A MARKET trader has been ordered to stop selling Scotch Pancakes on his stall -- 35 years after his family started trading in the delicacy.
Now Lawrence Carter is vowing to take legal action against his council in a bid to get them to overturn their decision.
Lawrence, who runs Carter's Cheese Stall on Chorley Market, was ordered to remove the delicacy after the council decided selling them placed him in competition with rival stallholders.
But when the Lancashire Evening Telegraph took a tour of the market at the heart of the town, there wasn't a scotch pancake seller in sight.
Market bosses at Chorley Borough Council say they took their decision because the pancakes are cakes and are not covered by Lawrence's existing licence to sell cheese.
Today Lawrence stormed: "We have been selling them for 35 years and I have now got it in writing from Chorley Borough Council that I have got to take the things off.
"My customers want to buy them but I have withdrawn the product because I am not allowed to sell it."
A sign marking the passing of the pancakes has been placed outside the kiosk, complete with the letters RIP.
He added: "The council have decided in their wisdom that I can't sell them because they are classified as a cake.
"It has made me really mad, I think the council just don't want pancakes on their market.
"I haven't found anybody else selling them on the market.

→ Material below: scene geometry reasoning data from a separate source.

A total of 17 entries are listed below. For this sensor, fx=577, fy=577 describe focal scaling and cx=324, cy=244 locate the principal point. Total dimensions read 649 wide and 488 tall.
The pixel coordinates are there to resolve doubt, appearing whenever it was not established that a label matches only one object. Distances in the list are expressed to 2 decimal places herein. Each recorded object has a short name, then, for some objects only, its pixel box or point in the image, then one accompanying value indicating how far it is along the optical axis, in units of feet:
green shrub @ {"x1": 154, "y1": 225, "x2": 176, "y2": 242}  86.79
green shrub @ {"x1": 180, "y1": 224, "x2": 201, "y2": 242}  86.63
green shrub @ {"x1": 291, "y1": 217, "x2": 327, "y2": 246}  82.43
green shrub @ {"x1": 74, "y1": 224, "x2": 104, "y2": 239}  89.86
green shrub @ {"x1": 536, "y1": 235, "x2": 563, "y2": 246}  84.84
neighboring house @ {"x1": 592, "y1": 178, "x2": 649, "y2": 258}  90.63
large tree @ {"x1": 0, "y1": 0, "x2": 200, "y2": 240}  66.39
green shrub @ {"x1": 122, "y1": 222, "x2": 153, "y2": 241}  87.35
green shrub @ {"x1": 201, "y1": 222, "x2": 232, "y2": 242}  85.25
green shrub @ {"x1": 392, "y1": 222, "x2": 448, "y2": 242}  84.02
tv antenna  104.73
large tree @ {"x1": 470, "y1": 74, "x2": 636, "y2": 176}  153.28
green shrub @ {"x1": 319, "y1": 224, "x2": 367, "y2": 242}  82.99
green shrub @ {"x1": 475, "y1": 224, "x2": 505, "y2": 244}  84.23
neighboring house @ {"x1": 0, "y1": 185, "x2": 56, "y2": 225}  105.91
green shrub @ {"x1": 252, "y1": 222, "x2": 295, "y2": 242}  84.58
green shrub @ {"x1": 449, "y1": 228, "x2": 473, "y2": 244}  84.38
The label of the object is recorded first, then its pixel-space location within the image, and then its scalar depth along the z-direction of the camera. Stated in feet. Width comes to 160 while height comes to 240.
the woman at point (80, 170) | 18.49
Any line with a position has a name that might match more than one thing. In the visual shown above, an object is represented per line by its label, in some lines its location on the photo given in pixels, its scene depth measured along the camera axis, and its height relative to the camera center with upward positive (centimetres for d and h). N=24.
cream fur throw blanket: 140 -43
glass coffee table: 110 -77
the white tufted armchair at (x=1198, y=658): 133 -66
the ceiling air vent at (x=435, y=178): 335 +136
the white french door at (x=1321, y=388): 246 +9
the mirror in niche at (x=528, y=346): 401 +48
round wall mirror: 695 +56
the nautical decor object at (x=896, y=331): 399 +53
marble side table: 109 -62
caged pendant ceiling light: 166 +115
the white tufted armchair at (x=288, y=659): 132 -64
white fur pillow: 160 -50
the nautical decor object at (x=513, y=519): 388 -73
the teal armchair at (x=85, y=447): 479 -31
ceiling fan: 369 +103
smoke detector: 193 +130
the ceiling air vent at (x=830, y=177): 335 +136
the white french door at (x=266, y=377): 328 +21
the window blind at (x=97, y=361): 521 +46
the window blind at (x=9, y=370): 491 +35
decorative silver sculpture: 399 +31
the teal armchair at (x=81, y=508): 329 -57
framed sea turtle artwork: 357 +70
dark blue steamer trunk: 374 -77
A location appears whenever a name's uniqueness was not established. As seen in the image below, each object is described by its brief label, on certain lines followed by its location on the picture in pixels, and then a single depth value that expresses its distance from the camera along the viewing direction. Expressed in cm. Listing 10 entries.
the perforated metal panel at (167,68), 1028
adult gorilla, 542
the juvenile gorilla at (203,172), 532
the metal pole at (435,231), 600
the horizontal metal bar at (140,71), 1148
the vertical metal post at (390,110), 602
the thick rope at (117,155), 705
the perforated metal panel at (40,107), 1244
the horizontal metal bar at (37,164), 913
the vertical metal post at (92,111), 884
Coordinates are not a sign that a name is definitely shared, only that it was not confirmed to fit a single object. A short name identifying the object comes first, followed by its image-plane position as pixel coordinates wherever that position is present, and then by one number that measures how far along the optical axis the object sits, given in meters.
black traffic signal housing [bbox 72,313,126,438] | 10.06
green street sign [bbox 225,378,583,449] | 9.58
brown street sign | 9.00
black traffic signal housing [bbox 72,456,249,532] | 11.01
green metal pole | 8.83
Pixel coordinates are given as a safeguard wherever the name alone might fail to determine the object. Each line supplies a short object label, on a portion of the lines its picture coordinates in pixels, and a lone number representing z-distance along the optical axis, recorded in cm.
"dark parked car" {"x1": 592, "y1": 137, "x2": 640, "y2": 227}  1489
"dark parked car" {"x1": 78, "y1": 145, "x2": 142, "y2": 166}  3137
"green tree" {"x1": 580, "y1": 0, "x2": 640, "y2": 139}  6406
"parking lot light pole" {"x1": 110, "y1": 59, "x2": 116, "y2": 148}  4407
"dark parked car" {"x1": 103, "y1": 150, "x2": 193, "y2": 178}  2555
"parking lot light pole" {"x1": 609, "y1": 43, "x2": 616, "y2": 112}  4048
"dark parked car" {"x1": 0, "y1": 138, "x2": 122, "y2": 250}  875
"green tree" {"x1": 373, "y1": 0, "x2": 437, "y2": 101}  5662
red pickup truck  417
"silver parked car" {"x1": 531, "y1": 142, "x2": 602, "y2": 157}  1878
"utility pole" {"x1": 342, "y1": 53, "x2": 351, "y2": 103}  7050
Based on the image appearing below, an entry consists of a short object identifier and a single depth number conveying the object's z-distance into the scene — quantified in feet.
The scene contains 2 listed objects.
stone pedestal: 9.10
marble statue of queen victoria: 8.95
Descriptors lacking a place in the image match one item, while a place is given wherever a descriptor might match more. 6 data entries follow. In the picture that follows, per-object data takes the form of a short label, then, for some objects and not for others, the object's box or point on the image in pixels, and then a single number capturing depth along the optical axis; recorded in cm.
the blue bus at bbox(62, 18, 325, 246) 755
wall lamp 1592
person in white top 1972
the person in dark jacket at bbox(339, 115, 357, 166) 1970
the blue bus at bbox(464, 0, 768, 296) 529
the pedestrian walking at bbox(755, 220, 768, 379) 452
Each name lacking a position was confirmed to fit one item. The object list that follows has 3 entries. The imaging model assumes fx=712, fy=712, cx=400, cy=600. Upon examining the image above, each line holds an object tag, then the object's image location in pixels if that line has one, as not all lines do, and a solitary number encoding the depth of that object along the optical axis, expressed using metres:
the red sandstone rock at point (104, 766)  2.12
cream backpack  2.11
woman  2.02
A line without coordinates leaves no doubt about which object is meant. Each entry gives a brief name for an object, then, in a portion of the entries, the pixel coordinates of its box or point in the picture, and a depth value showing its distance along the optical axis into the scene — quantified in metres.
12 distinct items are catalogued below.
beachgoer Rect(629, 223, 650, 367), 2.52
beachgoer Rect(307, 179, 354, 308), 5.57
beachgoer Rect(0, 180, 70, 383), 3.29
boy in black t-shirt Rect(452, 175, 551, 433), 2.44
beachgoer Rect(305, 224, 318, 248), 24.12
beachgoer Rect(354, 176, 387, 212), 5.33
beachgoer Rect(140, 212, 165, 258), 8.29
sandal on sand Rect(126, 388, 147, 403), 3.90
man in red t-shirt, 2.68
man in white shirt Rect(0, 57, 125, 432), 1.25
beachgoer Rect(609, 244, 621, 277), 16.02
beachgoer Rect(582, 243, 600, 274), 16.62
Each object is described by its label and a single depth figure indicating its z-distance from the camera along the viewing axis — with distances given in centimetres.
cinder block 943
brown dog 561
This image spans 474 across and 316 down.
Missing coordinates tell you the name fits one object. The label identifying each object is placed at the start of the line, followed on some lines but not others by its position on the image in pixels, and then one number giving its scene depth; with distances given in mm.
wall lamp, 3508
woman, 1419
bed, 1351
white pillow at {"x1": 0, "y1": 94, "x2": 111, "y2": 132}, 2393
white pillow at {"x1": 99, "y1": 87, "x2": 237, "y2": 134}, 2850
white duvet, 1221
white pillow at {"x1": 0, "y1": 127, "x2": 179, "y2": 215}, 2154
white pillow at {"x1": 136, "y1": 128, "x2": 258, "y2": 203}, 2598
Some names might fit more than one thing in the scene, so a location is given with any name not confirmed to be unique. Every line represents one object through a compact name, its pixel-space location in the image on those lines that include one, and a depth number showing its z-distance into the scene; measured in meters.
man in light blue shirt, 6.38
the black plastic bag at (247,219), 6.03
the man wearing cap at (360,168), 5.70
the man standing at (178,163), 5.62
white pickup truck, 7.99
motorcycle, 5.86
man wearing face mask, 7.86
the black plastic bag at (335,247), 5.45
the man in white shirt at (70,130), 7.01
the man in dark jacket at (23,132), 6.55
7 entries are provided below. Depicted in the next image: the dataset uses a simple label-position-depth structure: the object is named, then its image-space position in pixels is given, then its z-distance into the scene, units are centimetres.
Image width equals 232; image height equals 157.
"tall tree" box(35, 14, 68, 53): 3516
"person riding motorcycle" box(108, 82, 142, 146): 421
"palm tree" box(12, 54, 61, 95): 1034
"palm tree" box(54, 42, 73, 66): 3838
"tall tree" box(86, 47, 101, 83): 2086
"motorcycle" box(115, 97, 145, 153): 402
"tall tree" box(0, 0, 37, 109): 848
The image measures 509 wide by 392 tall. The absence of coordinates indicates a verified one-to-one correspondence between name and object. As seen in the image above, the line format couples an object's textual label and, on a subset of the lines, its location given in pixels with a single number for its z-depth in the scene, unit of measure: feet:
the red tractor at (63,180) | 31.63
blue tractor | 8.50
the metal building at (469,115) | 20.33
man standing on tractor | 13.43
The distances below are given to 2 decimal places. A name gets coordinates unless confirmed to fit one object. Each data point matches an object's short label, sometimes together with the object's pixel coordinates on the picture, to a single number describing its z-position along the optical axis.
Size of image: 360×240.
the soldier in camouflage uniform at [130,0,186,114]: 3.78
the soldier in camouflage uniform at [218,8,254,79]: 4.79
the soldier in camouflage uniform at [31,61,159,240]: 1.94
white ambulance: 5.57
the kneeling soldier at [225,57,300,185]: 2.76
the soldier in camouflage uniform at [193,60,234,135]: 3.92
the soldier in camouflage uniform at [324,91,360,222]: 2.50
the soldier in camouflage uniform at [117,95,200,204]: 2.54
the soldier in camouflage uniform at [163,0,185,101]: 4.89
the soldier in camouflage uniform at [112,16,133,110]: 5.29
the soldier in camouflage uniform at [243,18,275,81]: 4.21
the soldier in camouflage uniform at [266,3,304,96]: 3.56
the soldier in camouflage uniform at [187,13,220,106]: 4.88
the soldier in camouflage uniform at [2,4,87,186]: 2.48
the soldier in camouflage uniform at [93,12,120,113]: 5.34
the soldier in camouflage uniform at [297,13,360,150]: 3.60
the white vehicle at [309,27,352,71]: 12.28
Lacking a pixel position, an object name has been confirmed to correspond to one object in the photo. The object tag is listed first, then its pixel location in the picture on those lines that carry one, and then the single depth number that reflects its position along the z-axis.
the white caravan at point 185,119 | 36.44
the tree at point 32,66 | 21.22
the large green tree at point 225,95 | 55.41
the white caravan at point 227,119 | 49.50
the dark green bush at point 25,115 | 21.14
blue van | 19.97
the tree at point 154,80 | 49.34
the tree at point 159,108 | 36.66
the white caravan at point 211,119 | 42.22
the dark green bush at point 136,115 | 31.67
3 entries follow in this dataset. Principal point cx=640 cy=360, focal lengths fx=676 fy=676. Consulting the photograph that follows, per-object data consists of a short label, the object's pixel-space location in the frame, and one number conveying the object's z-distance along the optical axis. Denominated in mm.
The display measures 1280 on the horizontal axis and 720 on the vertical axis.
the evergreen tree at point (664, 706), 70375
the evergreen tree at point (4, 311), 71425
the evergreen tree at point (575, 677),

I can't see why the change has come about now, after some 35 years."
He added he was looking into legal action to win the right to sell his pancakes.
Paul Hallam, Chorley Borough Council's property manager, took the decision to ban the pancakes.
He said: "Mr Carter asked for several additional selling lines to be added to his market licence.
"The council was prepared to go along with all of them except the Scotch pancakes.
"It is a line which could be sold from the adjoining stall." Councillor Kerry Jones, Chorley Borough Council's executive member for commercial development and property, said: "Someone complained that another stall-holder was selling something they sold.
"We do have strict rules -- we do have to act. They do have to sell according to their licence."
Traders across East Lancashire have been left baffled by the unusual decisions made by bureaucrats.
In Hyndburn, an Accrington Market greetings card stall holder was left fuming by the fact traders on the Sunday market could sell what they wanted but he had to apply to a new licence if he wanted to sell a line of products on his weekday market.
A spokesman for the council said: "Rules have to be followed and weekday traders can only sell what they are licensed too."
And traders across the area have been threatened with legal action if they don't comply with new European metric rules. Several have vowed to carry on using imperial measures because it is what their customers want.